源文档 ▸
======

# -*- coding: utf-8 -*-
import pandas as pd
raw_data = pd.read_csv('./datasets/ChnSentiCorp_htl_all.csv')
#观察数据分布
#print('评论总数:%d' % raw_data.shape[0])
#print('积极评论:%d' % raw_data[raw_data.label==1].shape[0])
#print('负面评论:%d' % raw_data[raw_data.label==0].shape[0])
#得到文本数据
#text = raw_data.drop(['label'], axis=1)
text = []
for i in range(raw_data.shape[0]):
text.append(str(raw_data.review[i]))
comment = '\n'.join(text)
#清洗文本数据-用正则表达式删去数字、字母、标点符号、特殊符号等
import re
symbols = "[A-Za-z0-9\!\%\[\]\,\。\.\,\、\~\?\(\)\(\)\?\!\“\”\:\:\;\"\"\;\……&\-\_\|\.\A.B.C\*\^]"
comments = re.sub(symbols, '', comment)
#分词
import jieba
comments_list = jieba.cut(comments)#精确模式
#comments_list = jieba.cut_for_search(comments)#搜索引擎模式
x_train = ' '.join([x for x in comments_list]) #用空格连接分好的词
#保存数据
open('./datasets/train.txt', 'w+',encoding='utf8').write(x_train)

======

(数据集条目)
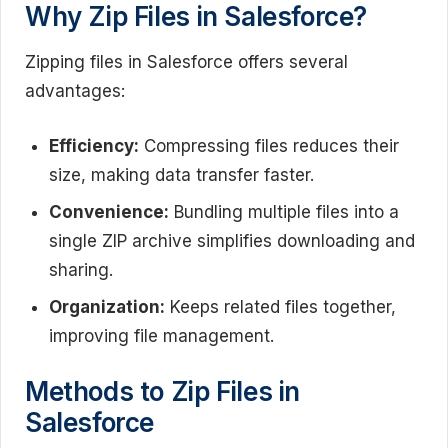
Why Zip Files in Salesforce?
Zipping files in Salesforce offers several
advantages:
Efficiency:
Compressing files reduces their
size, making data transfer faster.
Convenience:
Bundling multiple files into a
single ZIP archive simplifies downloading and
sharing.
Organization:
Keeps related files together,
improving file management.
Methods to Zip Files in
Salesforce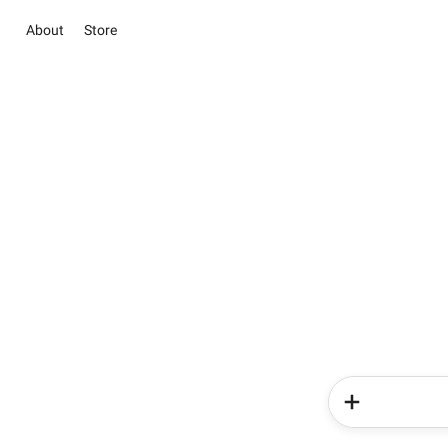
About
Store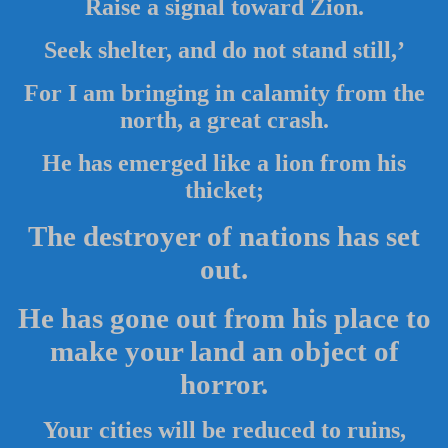
Raise a signal toward Zion.
Seek shelter, and do not stand still,’
For I am bringing in calamity from the
north, a great crash.
He has emerged like a lion from his
thicket;
The destroyer of nations has set
out.
He has gone out from his place to
make your land an object of
horror.
Your cities will be reduced to ruins,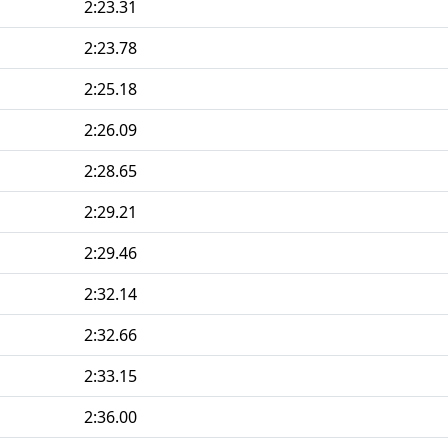
2:23.31
2:23.78
2:25.18
2:26.09
2:28.65
2:29.21
2:29.46
2:32.14
2:32.66
2:33.15
2:36.00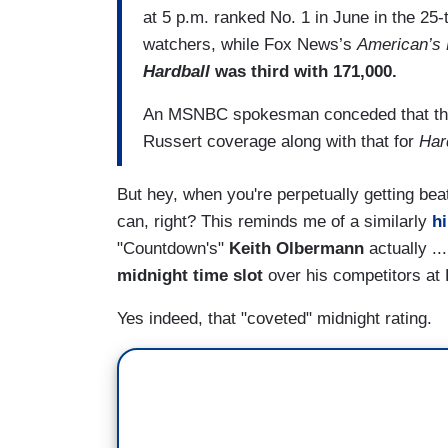
at 5 p.m. ranked No. 1 in June in the 25
watchers, while Fox News’s
American’s 
Hardball
was third with 171,000.
An MSNBC spokesman conceded that the 
Russert coverage along with that for
Har
But hey, when you're perpetually getting bea
can, right? This reminds me of a similarly
hi
"Countdown's"
Keith Olbermann
actually ..
midnight time slot
over his competitors a
Yes indeed, that "coveted" midnight rating.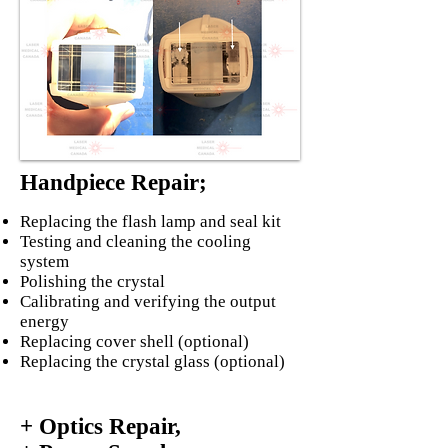
Handpiece Repair;
Replacing the flash lamp and seal kit
Testing and cleaning the cooling
system
Polishing the crystal
Calibrating and verifying the output
energy
Replacing cover shell (optional)
Replacing the crystal glass (optional)
+ Optics Repair,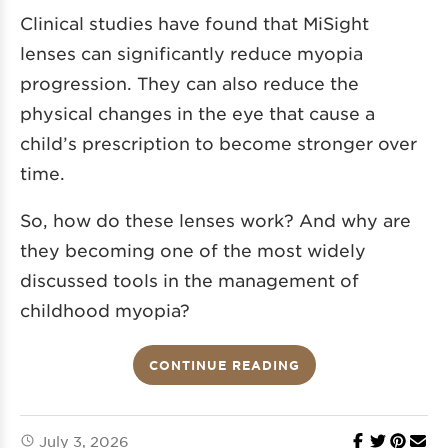
Clinical studies
have found that MiSight
lenses can significantly reduce
myopia
progression. They can also reduce the
physical changes in the eye that cause a
child’s prescription to become stronger over
time.
So, how do these lenses work? And why are
they becoming one of the most widely
discussed tools in the management of
childhood myopia?
CONTINUE READING
July 3, 2026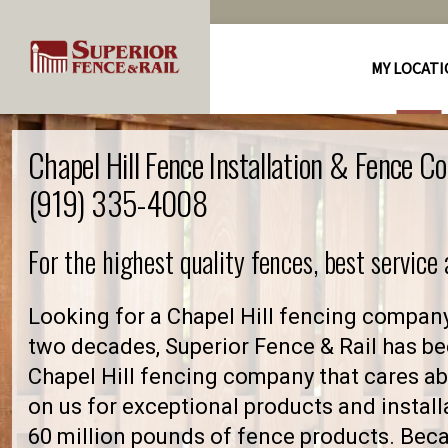
MY LOCAT
Chapel Hill Fence Installation & Fence C
(919) 335-4008
For the highest quality fences, best service
Looking for a Chapel Hill fencing company
two decades, Superior Fence & Rail has be
Chapel Hill fencing company that cares 
on us for exceptional products and install
60 million pounds of fence products. Becau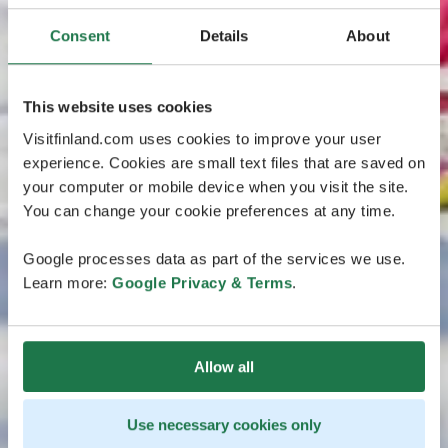
Consent
Details
About
This website uses cookies
Visitfinland.com uses cookies to improve your user
experience. Cookies are small text files that are saved on
your computer or mobile device when you visit the site.
You can change your cookie preferences at any time.
Google processes data as part of the services we use.
Learn more:
Google Privacy & Terms
.
Allow all
Use necessary cookies only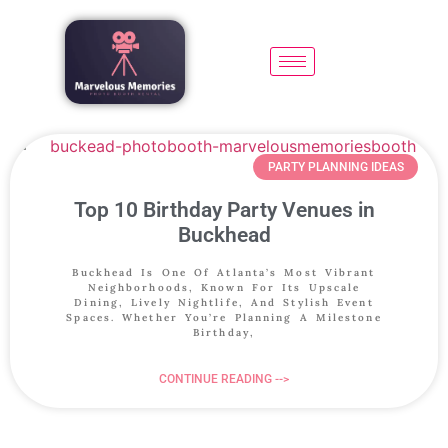
PARTY PLANNING IDEAS
Top 10 Birthday Party Venues in
Buckhead
Buckhead Is One Of Atlanta’s Most Vibrant
Neighborhoods, Known For Its Upscale
Dining, Lively Nightlife, And Stylish Event
Spaces. Whether You’re Planning A Milestone
Birthday,
CONTINUE READING -->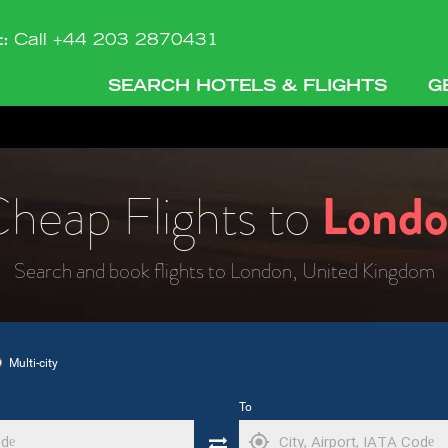
t:
Call +44 203 2870431
SEARCH HOTELS & FLIGHTS
G
heap Flights to
Lond
Search and book flights to London, United Kingdom
Multi-city
To
my_location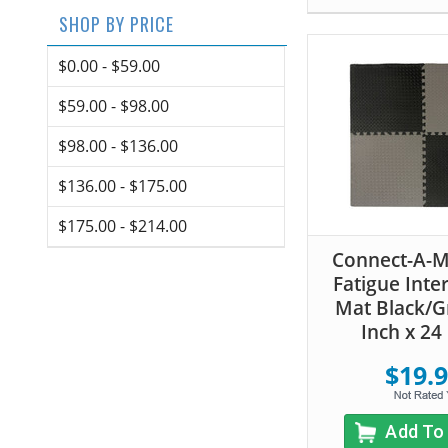
SHOP BY PRICE
$0.00 - $59.00
$59.00 - $98.00
$98.00 - $136.00
$136.00 - $175.00
$175.00 - $214.00
Connect-A-Ma
Fatigue Inte
Mat Black/Gr
Inch x 24
$19.
Add To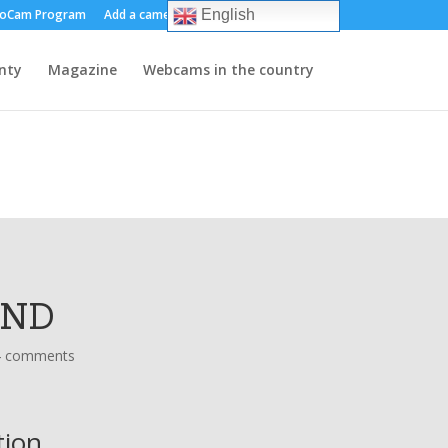
oCam Program
Add a camera
About us
Contact
English
nty
Magazine
Webcams in the country
AND
4 comments
tion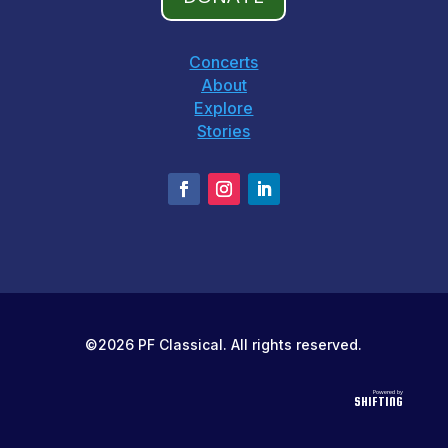
Concerts
About
Explore
Stories
©2026 PF Classical. All rights reserved.
Powered by
SHIFTING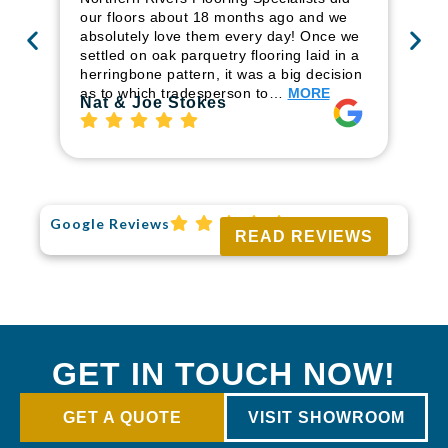
ren
our floors about 18 months ago and we
ha
absolutely love them every day! Once we
pr
settled on oak parquetry flooring laid in a
fl
herringbone pattern, it was a big decision
to
as to which tradesperson to…
MORE
Ri
Nat & Joe Stokes
Google Reviews
READ REVIEWS
GET IN TOUCH NOW!
GET A QUOTE
VISIT SHOWROOM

======

请编辑这段代码：把从“#print('积极评论:%d' % raw_data[raw_data.label==1].shape[0])”到“#text = raw_data.drop(['label'], axis=1)”的部分重写一遍，并将其中的“积极评论”改为“正面评论”。 这份列表与这段代码互不相关，是单独的材料。

#print('正面评论:%d' % raw_data[raw_data.label==1].shape[0])
#print('负面评论:%d' % raw_data[raw_data.label==0].shape[0])
#得到文本数据
#text = raw_data.drop(['label'], axis=1)